The team building the product also needs the ability to pivot as quickly as possible on new features and ideas to keep their market advantage — to maintain their edginess. This means having highly modular code and the ability to leverage past projects and codebases to make implementation a lot less difficult.
At the highest level, our goals for our mobile engineering process are to:
- Consistently ship high quality software
- Achieve a rapid (10-day) delivery schedule
- Reduce the overhead of performing a release as much as possible
- Maximize code modularity and reusability
- Empower everyone on the team to ship, gather data and iterate on features they want to work on
Our typical work flow consists of a pseudo-agile process. The sprints are 2 weeks long and we aim to ship the finished software to the App Store, if applicable, or to the proper GitHub (public or private) repository. Unless an impromptu issues bubbles up, we begin or sprints on Tuesdays and finish them on Mondays (2 weeks later).
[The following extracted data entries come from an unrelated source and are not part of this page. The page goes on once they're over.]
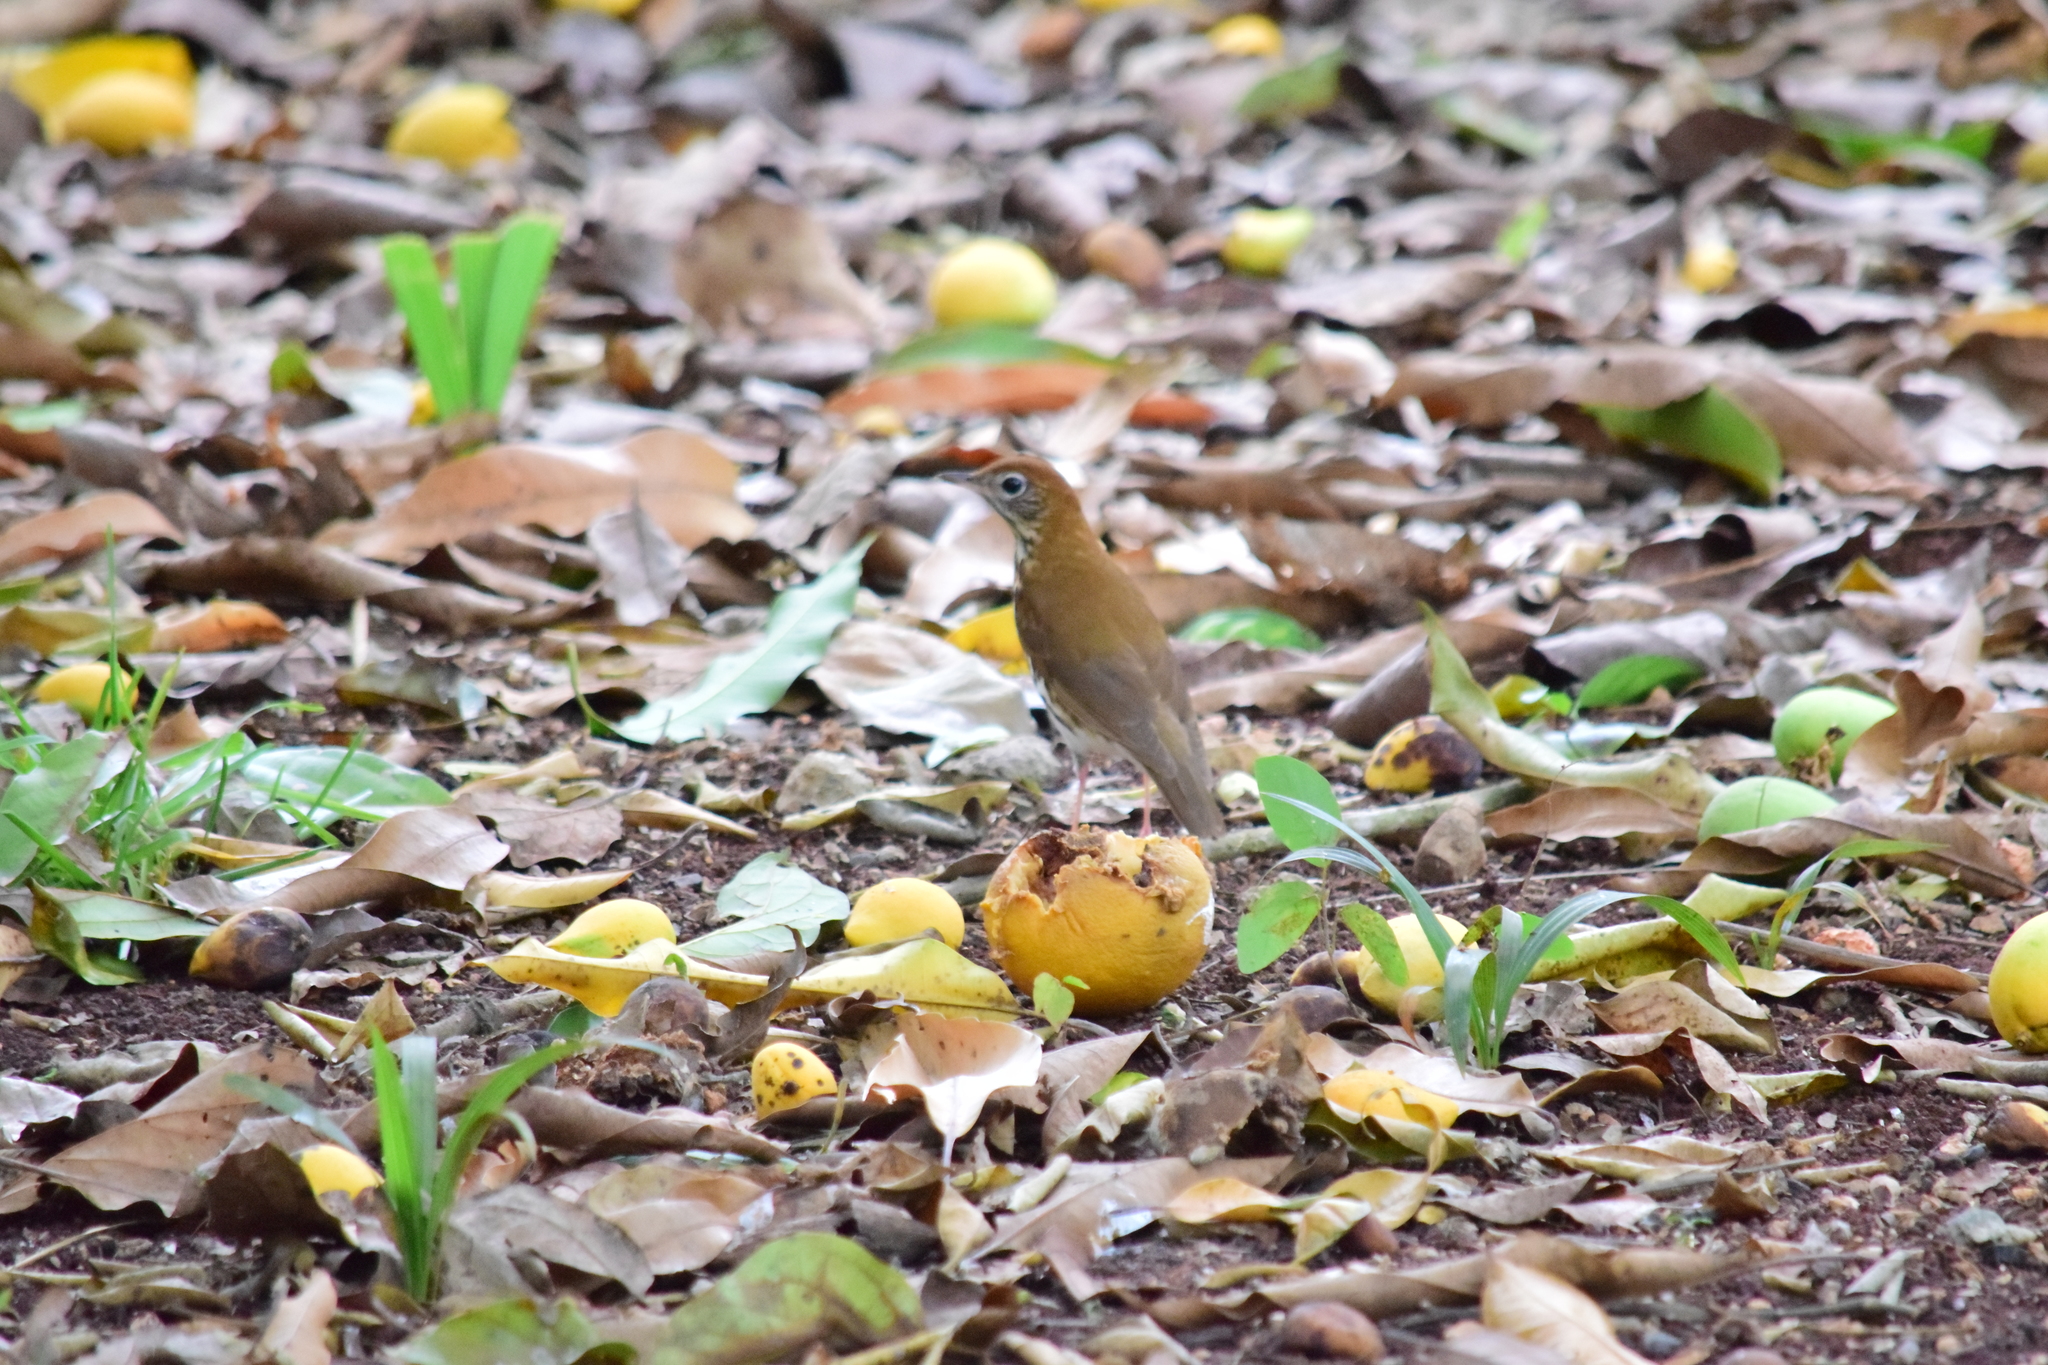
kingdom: Animalia
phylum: Chordata
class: Aves
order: Passeriformes
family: Turdidae
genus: Hylocichla
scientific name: Hylocichla mustelina
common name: Wood thrush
- Tuesday: Sprint Planning (3:00pm to +/-6:00pm)
- Friday: Initial internal release of a point-of-concept or minimum viable product (if available)
- Monday: Minor code review and product owner feedback from Week 1
- Wednesday: Reiterate on scope and initial planning to support feedback received
- Thursday: Major code review and team feedback
- Friday: Reiterate until code complete
- Monday: Final product review (via code or live simulation)
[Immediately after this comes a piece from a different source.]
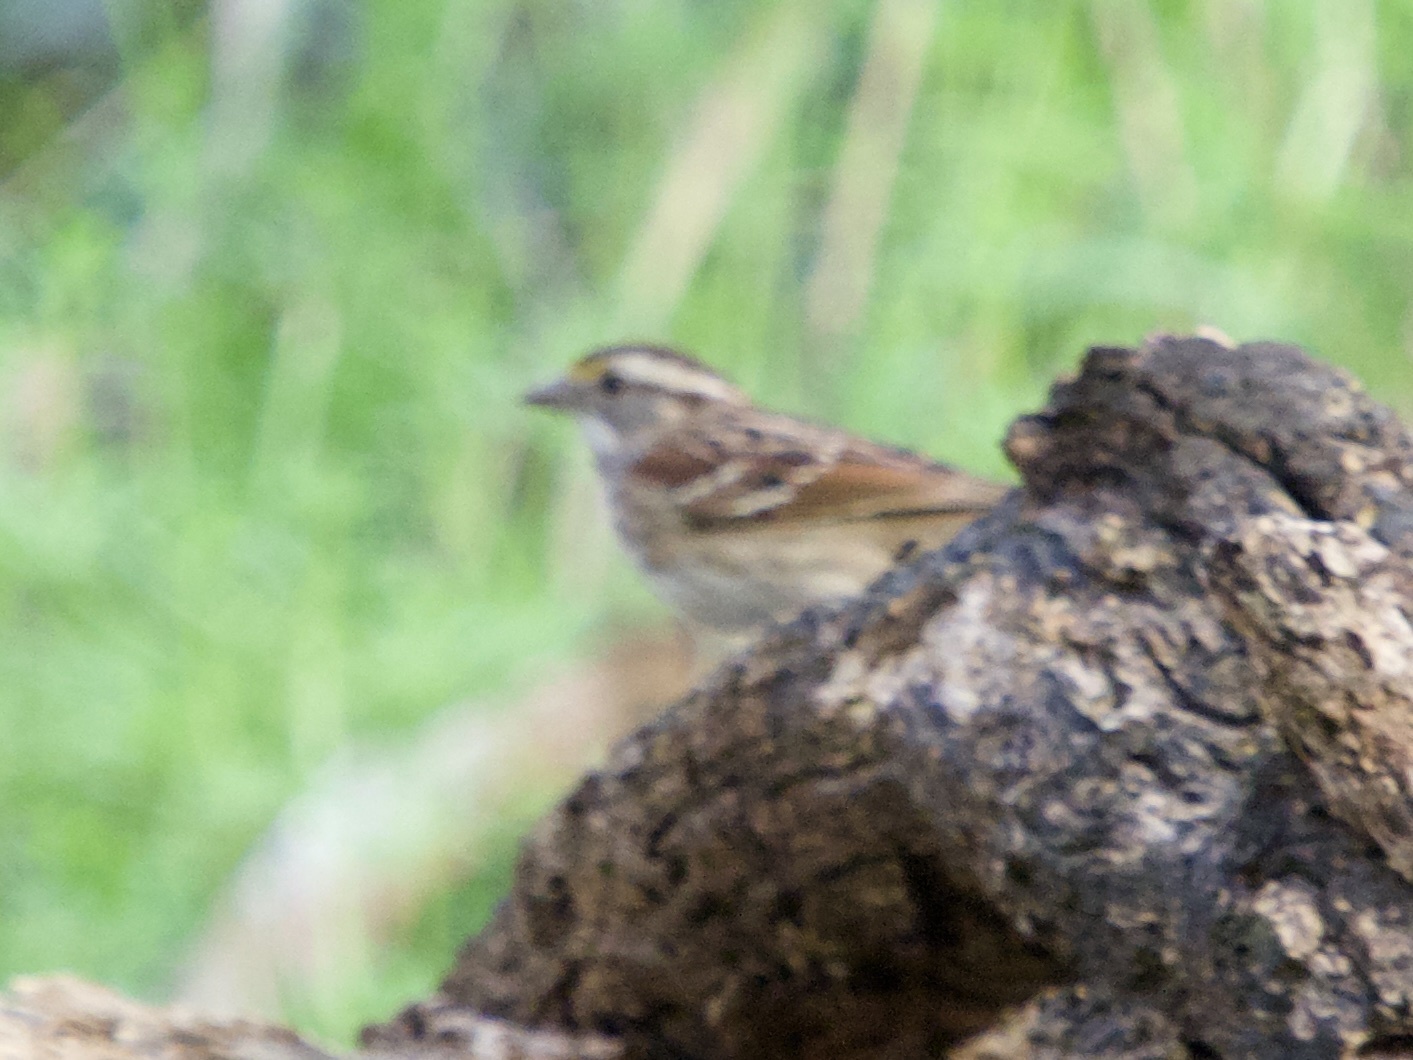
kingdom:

- Tuesday: Ship product and begin next sprint
- Wednesday: Start new project (concurrent with finishing the last sprint, if delayed)
Pull Requests & Code Review
We send out a lot of pull requests. It's actually quite manageable, regardless of the amount. GitHub truly has made it easier for our team to work remotely and collaborate on issues and solutions for the business (and, sometimes, the open-source community). Typically towards to middle of the week, the mobile repositories will be full of pull requests waiting to be massaged and analyzed. It's the foundation of creating, and reusing, great code.
We try our best to keep the reviews quick—they may sit in the queue for a few hours, or a day if submitted later in the week. But we always try to keep the conversation in comments to track changes or suggestions. And when the pull request is approved, we append a random silly animated gif:
The majority of our projects are fully tested. Of course, it would be hard for us to have a test-driven style, but we try our best to implement and test suite at least after the initial launch.
At the moment, we only focus on unit testing, and leave behavioral or UI testing to the QA team, but I'd like to eventually move past that. Automation makes things much simpler (and quicker) in the long run—
Imagine testing a user flow and being 100% confident that your code has not introduced any unwanted effects on the buttons or form validations.
Or even better, imagine being able to test performance in a wider range without degrading code quality or trying to stash code block that you've tweaked for optimization.
All of these scenarios would make it vastly easier to align ourselves with the issues our users would potentially have. The IDE and the CI would, instinctively, be our in-house end user. We could even program the server to throw a fit if a feature, UX flow or UI element is busted.